*The tasks:*
**A)** In the account of the search for Ben, why were metal detectors being used at the site? Answer in one to three sentences.
**B)** Answer these questions from the account of the search for Ben:
(i) What nationality was the police officer who led the narrator around the area?
(ii) What on Ben's shoes was made of metal?
(iii) How long had the Sheffield police officers given up with their families?
**C)** Write what comes next in the account of the search for Ben, picking up after its last sentence.

I was led around the area by an English police officer, who explained what every person was doing, what every piece of equipment was for. They had sonar devices, again normally used following earthquakes, as well as heavy plant machinery for clearing the foliage that had grown up over two decades. And I was confused by the presence of what looked like the expensive metal detectors that I’d seen growing up on the beaches at Chapel St Leonards. After all, we were looking for a child, not a bicycle.
‘According to your mother’s testimony under the regression, Ben was playing with a couple of Dinky cars the afternoon he
went missing,’ Matt explained. ‘They’ve never been found. If the metal detectors pick up the cars, then the chances are good that Ben wouldn’t be far away.’
Ben also had metal buckles on his shoes. I prayed they would not find either.
To each person at the site, I said the same thing. That I was grateful to them for giving up their time to take part in the search. Even those Sheffield police officers who were being paid to do their work had given up two weeks with their families. I hated being responsible for that.

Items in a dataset
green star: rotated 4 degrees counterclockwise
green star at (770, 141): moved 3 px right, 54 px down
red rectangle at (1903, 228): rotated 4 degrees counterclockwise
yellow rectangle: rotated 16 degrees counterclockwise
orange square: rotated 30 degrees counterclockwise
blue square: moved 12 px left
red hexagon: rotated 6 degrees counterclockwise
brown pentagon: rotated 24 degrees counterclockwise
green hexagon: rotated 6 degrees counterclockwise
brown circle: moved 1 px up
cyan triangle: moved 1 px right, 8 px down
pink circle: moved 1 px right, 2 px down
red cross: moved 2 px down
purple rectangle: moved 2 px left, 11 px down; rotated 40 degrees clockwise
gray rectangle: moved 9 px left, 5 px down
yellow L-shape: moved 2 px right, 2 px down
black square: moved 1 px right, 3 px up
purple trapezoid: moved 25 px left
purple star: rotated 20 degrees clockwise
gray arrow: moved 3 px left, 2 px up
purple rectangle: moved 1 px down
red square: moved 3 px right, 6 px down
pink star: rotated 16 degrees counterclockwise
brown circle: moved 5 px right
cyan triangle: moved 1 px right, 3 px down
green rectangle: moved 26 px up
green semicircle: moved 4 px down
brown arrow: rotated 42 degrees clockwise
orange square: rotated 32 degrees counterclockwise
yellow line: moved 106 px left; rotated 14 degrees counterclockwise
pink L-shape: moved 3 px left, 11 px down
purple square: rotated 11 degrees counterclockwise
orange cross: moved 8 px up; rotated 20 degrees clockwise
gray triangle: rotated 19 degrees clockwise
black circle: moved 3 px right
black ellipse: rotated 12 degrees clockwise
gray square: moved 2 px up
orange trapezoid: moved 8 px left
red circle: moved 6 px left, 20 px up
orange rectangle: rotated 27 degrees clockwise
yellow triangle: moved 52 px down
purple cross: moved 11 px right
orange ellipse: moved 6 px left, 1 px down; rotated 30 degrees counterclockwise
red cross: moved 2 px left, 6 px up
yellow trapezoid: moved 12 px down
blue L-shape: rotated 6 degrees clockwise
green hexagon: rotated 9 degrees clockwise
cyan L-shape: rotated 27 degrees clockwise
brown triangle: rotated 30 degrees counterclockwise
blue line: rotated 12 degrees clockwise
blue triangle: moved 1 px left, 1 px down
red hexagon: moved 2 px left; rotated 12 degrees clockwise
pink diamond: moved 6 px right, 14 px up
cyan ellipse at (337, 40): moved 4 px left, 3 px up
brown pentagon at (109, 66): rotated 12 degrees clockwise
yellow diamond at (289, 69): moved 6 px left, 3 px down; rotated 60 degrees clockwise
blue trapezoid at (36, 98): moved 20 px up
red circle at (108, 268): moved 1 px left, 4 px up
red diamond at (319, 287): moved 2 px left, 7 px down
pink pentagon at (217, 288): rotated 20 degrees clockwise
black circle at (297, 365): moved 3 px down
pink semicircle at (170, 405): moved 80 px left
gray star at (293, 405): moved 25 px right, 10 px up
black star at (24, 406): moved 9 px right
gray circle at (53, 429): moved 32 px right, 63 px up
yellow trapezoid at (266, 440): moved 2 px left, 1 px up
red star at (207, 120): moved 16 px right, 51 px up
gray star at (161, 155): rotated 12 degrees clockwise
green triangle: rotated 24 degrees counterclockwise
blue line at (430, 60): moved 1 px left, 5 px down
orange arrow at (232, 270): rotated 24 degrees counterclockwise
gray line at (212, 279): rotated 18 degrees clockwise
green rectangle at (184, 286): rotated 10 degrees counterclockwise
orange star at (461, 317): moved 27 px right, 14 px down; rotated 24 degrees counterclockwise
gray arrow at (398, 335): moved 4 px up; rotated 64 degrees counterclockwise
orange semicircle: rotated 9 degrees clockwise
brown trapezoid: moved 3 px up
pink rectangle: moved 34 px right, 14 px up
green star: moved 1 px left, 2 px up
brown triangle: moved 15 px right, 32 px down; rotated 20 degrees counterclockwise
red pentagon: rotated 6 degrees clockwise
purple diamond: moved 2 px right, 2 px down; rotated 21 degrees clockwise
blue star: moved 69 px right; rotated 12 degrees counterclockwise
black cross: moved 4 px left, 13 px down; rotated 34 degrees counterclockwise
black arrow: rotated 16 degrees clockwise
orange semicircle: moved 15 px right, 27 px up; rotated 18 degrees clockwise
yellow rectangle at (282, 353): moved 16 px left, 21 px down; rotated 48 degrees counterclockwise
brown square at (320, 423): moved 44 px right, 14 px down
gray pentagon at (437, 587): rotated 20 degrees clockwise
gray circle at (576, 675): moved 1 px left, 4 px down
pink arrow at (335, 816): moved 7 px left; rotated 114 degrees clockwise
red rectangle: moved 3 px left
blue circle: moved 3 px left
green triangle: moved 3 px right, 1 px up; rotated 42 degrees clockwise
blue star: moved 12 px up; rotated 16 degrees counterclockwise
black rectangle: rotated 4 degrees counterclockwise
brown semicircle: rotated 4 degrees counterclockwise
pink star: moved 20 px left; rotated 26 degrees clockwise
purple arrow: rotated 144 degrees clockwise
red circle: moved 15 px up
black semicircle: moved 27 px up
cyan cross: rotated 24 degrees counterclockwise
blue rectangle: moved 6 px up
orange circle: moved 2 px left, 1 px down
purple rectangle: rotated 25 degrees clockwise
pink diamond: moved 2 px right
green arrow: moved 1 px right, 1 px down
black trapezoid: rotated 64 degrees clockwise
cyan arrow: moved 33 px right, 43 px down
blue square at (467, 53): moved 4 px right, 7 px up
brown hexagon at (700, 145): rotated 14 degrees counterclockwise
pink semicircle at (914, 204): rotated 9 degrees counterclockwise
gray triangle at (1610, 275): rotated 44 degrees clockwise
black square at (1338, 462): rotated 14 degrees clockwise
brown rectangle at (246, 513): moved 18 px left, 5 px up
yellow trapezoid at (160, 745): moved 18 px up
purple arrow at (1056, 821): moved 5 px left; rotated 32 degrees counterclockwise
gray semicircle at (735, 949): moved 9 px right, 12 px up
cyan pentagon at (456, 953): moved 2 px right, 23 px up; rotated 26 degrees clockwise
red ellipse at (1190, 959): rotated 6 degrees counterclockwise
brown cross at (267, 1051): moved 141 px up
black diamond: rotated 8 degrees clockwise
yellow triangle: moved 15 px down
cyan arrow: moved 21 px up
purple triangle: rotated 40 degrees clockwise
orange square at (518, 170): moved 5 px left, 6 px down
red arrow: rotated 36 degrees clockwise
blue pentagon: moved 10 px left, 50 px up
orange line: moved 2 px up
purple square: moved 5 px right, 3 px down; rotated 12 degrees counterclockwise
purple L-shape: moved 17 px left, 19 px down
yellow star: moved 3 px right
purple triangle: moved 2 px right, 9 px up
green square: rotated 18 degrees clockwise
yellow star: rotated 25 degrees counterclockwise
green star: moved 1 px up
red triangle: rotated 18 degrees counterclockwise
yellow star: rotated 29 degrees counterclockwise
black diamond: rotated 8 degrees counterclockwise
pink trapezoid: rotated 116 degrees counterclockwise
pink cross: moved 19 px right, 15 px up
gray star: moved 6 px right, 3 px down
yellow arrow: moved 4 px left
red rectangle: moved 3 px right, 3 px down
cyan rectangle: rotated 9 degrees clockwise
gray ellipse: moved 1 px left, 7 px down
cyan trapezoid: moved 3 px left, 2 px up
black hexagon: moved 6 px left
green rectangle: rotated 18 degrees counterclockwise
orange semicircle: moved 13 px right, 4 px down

*Exercise answers:*
**A)** According to the mother's testimony under regression, Ben was playing with a couple of Dinky cars the afternoon he went missing, and those cars have never been found. If the metal detectors picked up the cars, the chances were good that Ben wouldn't be far away.

**B)**
(i) English
(ii) Buckles
(iii) Two weeks

**C)**
Two Greek ladies – volunteers – cried when they saw me, which of course set me off again. The Greek-speaking British officer translated. The women were paramedics in their day-to-day lives, and they wanted to help me end the nightmare one way or the other. ‘It’s gone on too long,’ one said. ‘We wish your pain would end.’
So did I …
I stayed at the site with Mum and Dad for about thirty minutes. I wanted to remain longer but I could feel myself losing focus on what was being said. Being there, up on that hill, seeing the farmhouse and knowing what those dedicated men and women were doing there was eating into my soul. I told Matt I looked forward to his update later, then Jane and Ian whisked me back to the hotel, to my bed, to my tears.
We’d been through a lot over the last twenty-one years but I have to say that week in Kos in October 2012 was the most harrowing experience since Ben had gone missing. I’d got what I’d been clamouring for – a proper police investigation – and the whole world media knew it. So much time and money was being spent on my son’s case and there I was, wishing it would fail.
People were working so hard on my behalf, I almost felt guilty for wanting Ben’s body not to be found.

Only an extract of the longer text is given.